- Input material -
-------
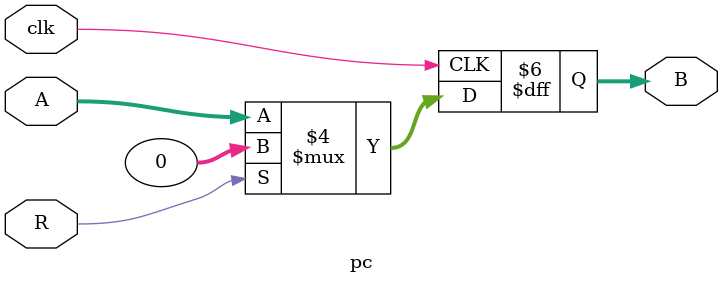
<source format=v>
/**
 * @file pc.v
 * @brief Program Counter (PC) module in Verilog for clocked register with reset capability.
 * @author Shima Baniadamdizaj
 * @email baniadam.shima@gmail.com
 */

module pc(
  input clk, ///< Clock input
  input R,   ///< Reset signal
  input [31:0] A, ///< Input data to be loaded into the PC
  output reg [31:0] B ///< Output data from the PC
);

  // Always block triggered on the positive edge of the clock
  always @(posedge clk)
  begin
    B = A; // Update the PC value with the input data

    // Check for reset condition
    if (R == 1)
    begin
      #100 // Delay of 100 time units
      B = 32'h00000000; // Reset the PC to zero
    end
  end

endmodule

</source>
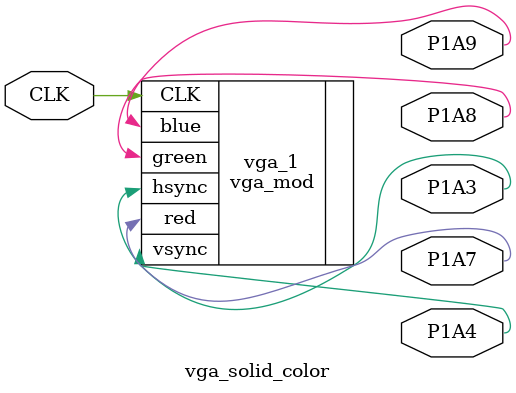
<source format=v>

module vga_solid_color (
	input CLK,
	output P1A3,
	output P1A4,
	output P1A7,
	output P1A8,
	output P1A9
);


vga_mod vga_1 (
	.CLK(CLK),
	.hsync(P1A3),
	.vsync(P1A4),
	.red(P1A7),
	.green(P1A8),
	.blue(P1A9)
);


endmodule

</source>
-------
- What is required -
Set down the material above exactly. Skip any picture.

- Task result -
<source format=v>
/**
 * @file pc.v
 * @brief Program Counter (PC) module in Verilog for clocked register with reset capability.
 * @author Shima Baniadamdizaj
 * @email baniadam.shima@gmail.com
 */

module pc(
  input clk, ///< Clock input
  input R,   ///< Reset signal
  input [31:0] A, ///< Input data to be loaded into the PC
  output reg [31:0] B ///< Output data from the PC
);

  // Always block triggered on the positive edge of the clock
  always @(posedge clk)
  begin
    B = A; // Update the PC value with the input data

    // Check for reset condition
    if (R == 1)
    begin
      #100 // Delay of 100 time units
      B = 32'h00000000; // Reset the PC to zero
    end
  end

endmodule

</source>
<source format=v>

module vga_solid_color (
	input CLK,
	output P1A3,
	output P1A4,
	output P1A7,
	output P1A8,
	output P1A9
);


vga_mod vga_1 (
	.CLK(CLK),
	.hsync(P1A3),
	.vsync(P1A4),
	.red(P1A7),
	.green(P1A8),
	.blue(P1A9)
);


endmodule

</source>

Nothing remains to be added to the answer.